The Wellcome Library, one of the world’s foremost collections for medical history, holds around 300 pre-1500 European manuscripts relating to medicine, astrology, alchemy and many other subjects. As part of the Library’s ambitious digitization strategy, these manuscripts are currently being digitized (http://blog.wellcomelibrary.org/2014/05/digitising-the-librarys-medieval...), and will become freely available via a bespoke digital display tool, the player (http://blog.wellcomelibrary.org/2012/11/the-player-a-new-way-of-viewing-...). As the Library’s subject specialist in medieval and early modern medicine, I am closely involved in the medieval manuscripts digitization project, including the enhancement of catalogue metadata, which will appear alongside the digital object in the player. I am also developing an online learning and research resource on premodern medicine and health, in which a selection of the digitized manuscripts will feature, as well as cover-to-cover digital printed books.

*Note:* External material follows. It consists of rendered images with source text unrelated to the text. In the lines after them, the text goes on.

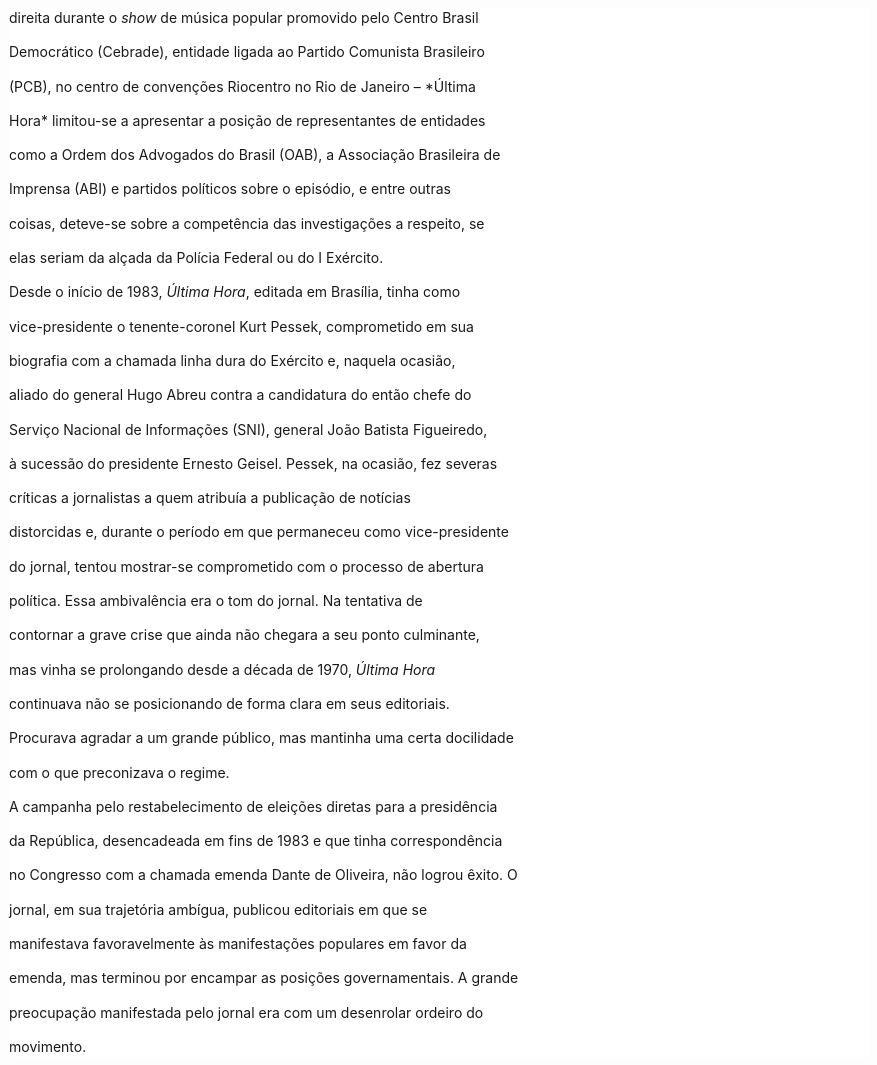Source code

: direita durante o *show* de música popular promovido pelo Centro Brasil

Democrático (Cebrade), entidade ligada ao Partido Comunista Brasileiro

(PCB), no centro de convenções Riocentro no Rio de Janeiro – *Última

Hora* limitou-se a apresentar a posição de representantes de entidades

como a Ordem dos Advogados do Brasil (OAB), a Associação Brasileira de

Imprensa (ABI) e partidos políticos sobre o episódio, e entre outras

coisas, deteve-se sobre a competência das investigações a respeito, se

elas seriam da alçada da Polícia Federal ou do I Exército.



Desde o início de 1983, *Última Hora*, editada em Brasília, tinha como

vice-presidente o tenente-coronel Kurt Pessek, comprometido em sua

biografia com a chamada linha dura do Exército e, naquela ocasião,

aliado do general Hugo Abreu contra a candidatura do então chefe do

Serviço Nacional de Informações (SNI), general João Batista Figueiredo,

à sucessão do presidente Ernesto Geisel. Pessek, na ocasião, fez severas

críticas a jornalistas a quem atribuía a publicação de notícias

distorcidas e, durante o período em que permaneceu como vice-presidente

do jornal, tentou mostrar-se comprometido com o processo de abertura

política. Essa ambivalência era o tom do jornal. Na tentativa de

contornar a grave crise que ainda não chegara a seu ponto culminante,

mas vinha se prolongando desde a década de 1970, *Última Hora*

continuava não se posicionando de forma clara em seus editoriais.

Procurava agradar a um grande público, mas mantinha uma certa docilidade

com o que preconizava o regime.



A campanha pelo restabelecimento de eleições diretas para a presidência

da República, desencadeada em fins de 1983 e que tinha correspondência

no Congresso com a chamada emenda Dante de Oliveira, não logrou êxito. O

jornal, em sua trajetória ambígua, publicou editoriais em que se

manifestava favoravelmente às manifestações populares em favor da

emenda, mas terminou por encampar as posições governamentais. A grande

preocupação manifestada pelo jornal era com um desenrolar ordeiro do

movimento.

The digitization of medieval manuscripts presents particular challenges, in terms of protecting fragile items from damage during photography, replicating their physical foliation digitally (so that users can navigate easily between pages), dealing with loose inserts, signifying separate works within a single codex, representing special formats like scrolls, and other issues. Some manuscripts are foliated in an idiosyncratic manner, necessitating the manual tweaking of digital foliation. My contribution at Roots & Routes will focus on a Wellcome manuscript to which several of these issues are pertinent, Western ms. 275. This volume measures 25 x 18 cm, and contains 16 vellum leaves, enclosed in a binding of thick wooden boards with a vellum spine. The text consists of inventories in Italian of the possessions of the hospital of San Giovanni Battista Decollato, Florence, from 1387 to the mid-fifteenth century.
Unusually, the manuscript has been begun from both ends, but the foliation added later is continuous from one end to the other, meaning that the text is upside down and in reverse sequence in relation to the folio numbers on some pages (fos 11v.–15v.). On the exterior of one of the wooden boards is a fine painting of St John the Baptist; there are no illustrations within the manuscript. Several leaves are missing from the volume’s centre.
This text is undoubtedly important to historians of hospitals, since medieval Florence was a leading centre of medical care. Since much of the manuscript material for Florentine hospitals remains in Florence, digitization will enable this manuscript to be studied alongside relevant documents housed outside the Wellcome Library. San Giovanni Battista Decollato, also known as the Spedale dei Portatori, was founded in 1297 and had 14 beds, making it a relatively small establishment. It functioned until 1542, meaning that these inventories mark its possessions while it was in regular use. The inventories reveal the kinds of objects required in a modestly sized hospital, from beds, to cooking implements, to chapel ornaments. They also evidence a continuous process of recordkeeping over an extended period. On one page (fo. 8r.), items are checked off, demonstrating how inventories were actually taken.
The manuscript is remarkable for the artwork on one of the boards, which is of interest to art historians and raises questions about the status of this object, since its contents are practical and unadorned, but care was taken to provide a beautiful binding. Artistic patronage was important in late medieval Florentine hospitals, and the manuscript refers to another image of the saint in the hospital’s possession, made of wood (fo. 15v.).
The decorated binding presents a challenge to photography, since it must be carefully protected during any handling. Once photographed, the digital presentation of the manuscript is complicated by its internal organisation. Since the text begins at both ends, it will be essential for users to be able to rotate the images so that they can read text that will initially appear upside down in our player. The accompanying metadata will need to explain clearly how the foliation works in relation to this peculiarity. The point at which leaves are missing should also be clearly signposted.
I have long been fascinated by the significance of documents as material objects within the societies that produced them. At the Roots & Routes Institute I hope to explore questions of materiality and sociability through dialogue with other participants, as well as to gain valuable skills in digital methodologies. I hope to gain feedback and advice regarding both this specific digital object, and the broader premodern digital projects I am working on.